REGIONAL MARKET SUMMARIES
Halifax witnessed the largest year-over-year price gains in Atlantic Canada, and some of the highest gains nationally, including the largest increase in standard condominiums rising 13.1 per cent.
Montreal continued to post strong gains as standard condominiums posted a year-over-year increase of 8.7 per cent, while detached bungalows rose 7.6 per cent.
Ottawa’s first-time buyers continue to drive the housing market as the region saw year-over-year price appreciation ranging between 5.2 to 5.9 per cent across all housing types surveyed this quarter.
Toronto’s detached bungalows and standard condominiums made healthy gains increasing 4.5 per cent and 3.7 per cent respectively. Demand for detached bungalows was driven by first-time buyers concerned with potentially rising interest rates and developers who are rebuilding or renovating the homes into larger units.
Winnipeg’s standard two-storey homes posted strong year-over-year gains rising 7.1 per cent to an average price of $297,125, second only to Vancouver in growth and tied with Halifax for this housing type.
While Saskatoon’s housing market posted modest changes, the three housing types surveyed in Regina made healthy year-over-year gains ranging from 3.2 per cent to 5.4 per cent.
Edmonton’s housing market stabilized with year-over-year price changes ranging from minus 1.8 per cent to increases of 2.3 per cent. Calgary’s house prices saw modest year-over-year depreciation across all three housing types surveyed as a result of an increase in inventory. This coupled with low interest rates has presented attractive opportunities for potential buyers.
Driven by low interest rates, single family homes in Vancouver again dominated house price gains as two-storey houses rose year-over-year by 9.7 per cent. Although inventory is down slightly from last year, listings are keeping pace with demand.

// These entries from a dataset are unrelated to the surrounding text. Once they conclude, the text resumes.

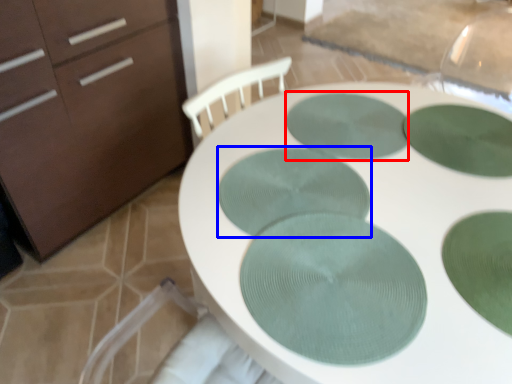
Question: Which object is further to the camera taking this photo, glass plate (highlighted by a red box) or glass plate (highlighted by a blue box)?

Choices:
 (A) glass plate
 (B) glass plate

Answer: (A)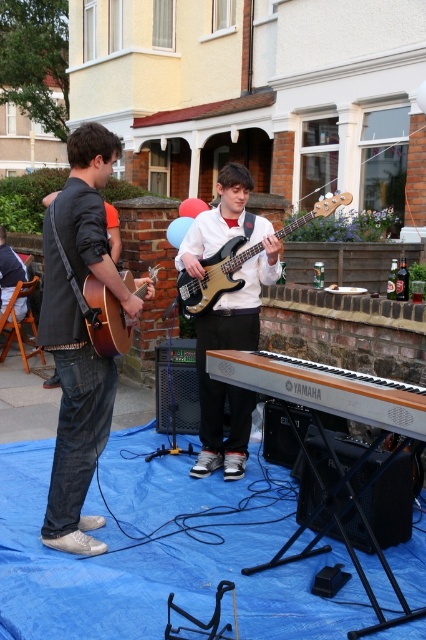
You are standing in front of the stage and want to know which point is closer to you. The points are labeled as point 1 at coordinates point [104,179] and point 2 at coordinates point [89,280]. Which point is closer to you?

Point 2 at coordinates point [89,280] is closer to you because it is less further to the camera than point 1 at coordinates point [104,179].

You are a photographer trying to capture a closeup of the shiny black bass guitar at center without including the matte brown acoustic guitar at left in the shot. Is this possible given their positions?

The matte brown acoustic guitar at left is behind the shiny black bass guitar at center, so you can take a closeup of the shiny black bass guitar at center without including the matte brown acoustic guitar at left in the shot.

You are a photographer trying to capture a closeup of the black glossy bass guitar at center without including the denim jeans at left in the shot. Given their relative sizes, is this possible?

The denim jeans at left is narrower than the black glossy bass guitar at center, so it might be challenging to exclude the denim jeans at left from the frame if the bass guitar at center takes up most of the available space.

Royal LePage’s quarterly House Price Survey shows the annual change of prices for key housing segments in select national markets. Click here to view the chart .
About the Royal LePage House Price Survey
The Royal LePage House Price Survey is the largest, most comprehensive study of its kind in Canada, with information on seven types of housing in over 250 neighbourhoods from coast to coast. This release references an abbreviated version of the survey which highlights house price trends for the three most common types of housing in Canada in 90 communities across the country. A complete database of past and present surveys is available on the Royal LePage Web site at www.royallepage.ca. Current figures will be updated following the complete tabulation of the data for the first quarter 2011. A printable version of the first quarter 2011 survey will be available online on May 6th, 2011.
Housing values in the Royal LePage House Price Survey are Royal LePage opinions of fair market value in each location, based on local data and market knowledge provided by Royal LePage residential real estate experts.